À partir de maintenant, s'il est prouvé que tenir une maison de pari, parier, faire du bookmaking, tricher à un jeu de hasard, tenir une maison de débauche ou commettre une infraction liée au trafic de la drogue est effectué en lien avec un réseau criminel, les policiers pourront intervenir de façon plus costaude, ce dont se réjouit le président de l'Association des policiers provinciaux du Québec, Jean-Guy Dagenais.

«La modification va donner des outils pour associer les petits revendeurs de drogue à de plus grosses organisations, a assuré M. Dagenais. Ce règlement nous aurait permis d'aller plus loin dans l'opération SharQc, par exemple. On serait peut-être arrivé à la tête plus rapidement.»

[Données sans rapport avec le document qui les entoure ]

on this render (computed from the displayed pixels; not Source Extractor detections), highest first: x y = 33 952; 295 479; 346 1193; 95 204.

Une fois arrêté, le membre d'un réseau criminel pourrait être soumis à des restrictions, telles que l'interdiction de troubler l'ordre public.

Également présent lors de la conférence de presse, le sénateur Pierre-Hugues Boisvenu s'est pour sa part réjoui que les peines soient dorénavant proportionnelles aux crimes jugés comme «graves». v «Si une personne se fait pincer pour vente de drogue à des mineurs, et qu'elle est reliée au crime organisé, le juge ne pourra plus donner une sentence avec sursis et la personne ne sera plus admissible à la liberté conditionnelle avant le tiers de la peine, a-t-il souligné. On met plus de pression vers le bas de l'échelle.»

M. Boisvenu croit qu'en mettant plus de pression vers la base du réseau criminel, la tête «y pensera deux fois avant de faire appel à des mineurs pour revendre de la drogue», l'une des onze infractions considérées comme graves.

L'avocat criminaliste Claude Laferrière s'est de son côté dit satisfait de la nouvelle règlementation.

«On voit la tendance du Canada de s'harmoniser avec les lois américaines pour éviter que le Canada ne soit perçu comme un "safe haven", dans ce contexte de mondialisation du crime organisé», a-t-il dit.